Manchester artist takes risks to gain control
By Heidi Masek firstname.lastname@example.org
Dennis Sheehan is breaking new ground with his own gallery in Langer Place.
With paintings in galleries in 30 states, the Manchester artist couldn’t keep track. Work would be sold and he wouldn’t see a dollar. He hired a head of sales, who sent each dealer a price list to buy wholesale – there would be no more consignment. Surprisingly, only a few refused, he said. He rewards them for buying three or four paintings by allowing them to hold a couple on consignment. Soon, dealers started asking where they could see his work. That’s when Sheehan decided to turn the space next to his studio into his own gallery.
Sheehan renovated the large, high-ceilinged mill space, and connected it to his studio so visitors can see work in progress. He uses the same lighting galleries use so dealers get the right effect. A gala opening is in the works.
Sheehan said plenty of artists have their own galleries but few have put their foot down about consignment. “I’ve sort of been preaching to all my artist friends, maybe they ought to try it,” he said.
However, Sheehan acknowledges that his following is strong enough that he can do that. Ethan Allen sells prints of his paintings, and Target does, too. That’s good news because an original Dennis Sheehan landscape can cost more than $8,000.
Sheehan’s work has hung in the White House; poet David Whyte wants to use a Sheehan painting for a book cover, and allegedly, one of his works has been appearing in scenes of Desperate Housewives.
Sheehan, born in Boston in 1950, had always been drawn to art, but when he was a student in the 1970s, “everything was abstract. To me it was off the wall,” he said. Pop art, modernism and expressionism were in; realism had been relegated to photography. He went to Vesper George Art School in Boston, which has since closed, and Montserrat in Beverly, Mass.

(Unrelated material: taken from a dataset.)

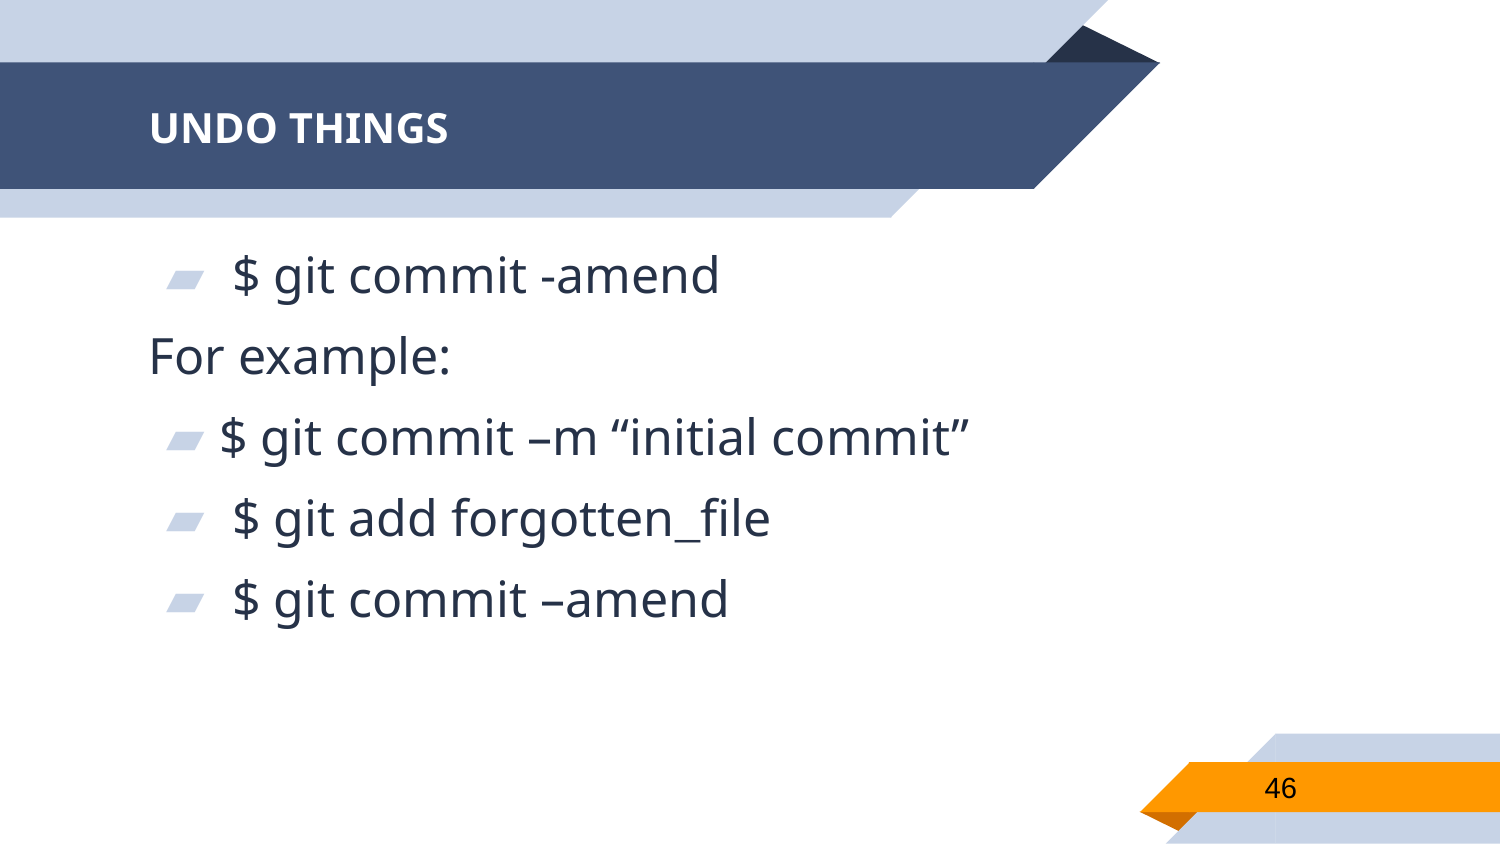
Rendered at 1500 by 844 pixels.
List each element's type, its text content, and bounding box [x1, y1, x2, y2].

Sheehan never stopped following the realist style, copying old masters and contemporaries. A painting by New Hampshire’s Richard Whitney inspired him. “I thought, ‘Now that’s how to [paint].’” As a billboard painter in Stoneham, Sheehan convinced his employer to give him Fridays off to study with Whitney. Whitney had him painting landscapes outside although Sheehan went to learn portraits. “His method was to see color notes in nature,” he said. If you “put the color notes together correctly, you would be able to give a visual impression,” he said.
Sheehan became a disciple of George Inness, a mid-19th-century painter from New Jersey who was influenced by the Barbizon style of France.
“That’s the beauty of what Inness did. He gives the entire complete look,” Sheehan said. Sheehan’s landscapes look detailed from afar, but a closer look reveals none.
“It took quite a few years to finally develop a similar style,” Sheehan said.
“Nothing else intrigued me, nothing else motivated me.”
Sheehan works from sketches, memory, and photographs from his travels, as well as imagination, and tries to capture transitional lighting, like dusk or before a storm. He teaches monthly in New Hampshire and in Vermont. Sheehan lost his 14-year-old son, Jesse Isabelle, to an illness this month.